Strengths and limitations

This study was strengthened by the authors following an a priori PROSPERO protocol and ENTREQ guidelines [Citation39]. A broad international perspective on person-centredness was achieved by the inclusion of nine high-quality studies from both physiotherapists and their patients from the UK, Spain, Holland, Denmark, Norway, and New Zealand.

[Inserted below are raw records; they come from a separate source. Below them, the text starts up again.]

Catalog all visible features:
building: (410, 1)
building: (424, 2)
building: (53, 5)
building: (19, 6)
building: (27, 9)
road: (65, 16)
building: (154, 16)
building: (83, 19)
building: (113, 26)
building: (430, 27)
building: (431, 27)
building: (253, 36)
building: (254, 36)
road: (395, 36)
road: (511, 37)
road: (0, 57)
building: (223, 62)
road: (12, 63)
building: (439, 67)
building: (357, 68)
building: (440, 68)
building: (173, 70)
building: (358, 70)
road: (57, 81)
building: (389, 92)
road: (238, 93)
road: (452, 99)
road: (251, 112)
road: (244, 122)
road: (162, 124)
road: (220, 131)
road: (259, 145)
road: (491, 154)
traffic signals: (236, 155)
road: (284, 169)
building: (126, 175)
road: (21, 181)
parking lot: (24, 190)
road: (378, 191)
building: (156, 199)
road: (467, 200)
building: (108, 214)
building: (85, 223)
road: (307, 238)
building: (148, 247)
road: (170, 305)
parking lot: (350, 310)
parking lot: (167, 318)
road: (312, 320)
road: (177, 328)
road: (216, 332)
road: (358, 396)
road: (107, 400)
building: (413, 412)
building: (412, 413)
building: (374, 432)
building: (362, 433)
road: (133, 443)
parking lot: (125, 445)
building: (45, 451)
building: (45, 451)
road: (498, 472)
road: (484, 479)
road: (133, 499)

Limitations of this review include the synthesis being based on a small number of studies and only one review author screened for eligibility of the retrieved records. It is possible that some relevant articles might not have made it into the initial screening. Finally, as qualitative research can often be found in the grey literature [Citation39], the exclusion of grey literature, non-peer-reviewed publications, and non-English language publications constitute a potential limitation for this review.

Conclusion

This review offers three novel contributions to the discourse of musculoskeletal physiotherapists and patients on person-centred practice. Firstly, the authors proposed a shift to more narrative-based assessments to overcome identified shortcomings in achieving empowerment. Secondly, that clinical bravery is a necessary trait relating to both the courage of therapists to hold difficult conversations and to go against the biomedical orthodoxy to elicit patient narratives. Finally, ensuring treatments constitute a meaningful activity reflective of the person’s individual world is an important part of treating each patient as a unique person.

As the traditional physiotherapy landscape shifts in the UK with innovations, such as the first contact practitioner model in primary care and emergency departments, it is important that research keeps pace if we are to understand the respective idiosyncratic person-centred requirements and avoid backsliding to the biomedical model. There has, therefore, never been a more pressing need for the development of physiotherapy-specific person-centred frameworks that can provide clear, research-based guidance on how to operationalise person-centred practice in multifarious settings, including musculoskeletal outpatients.

Disclosure statement

The author reports no conflicts of interest.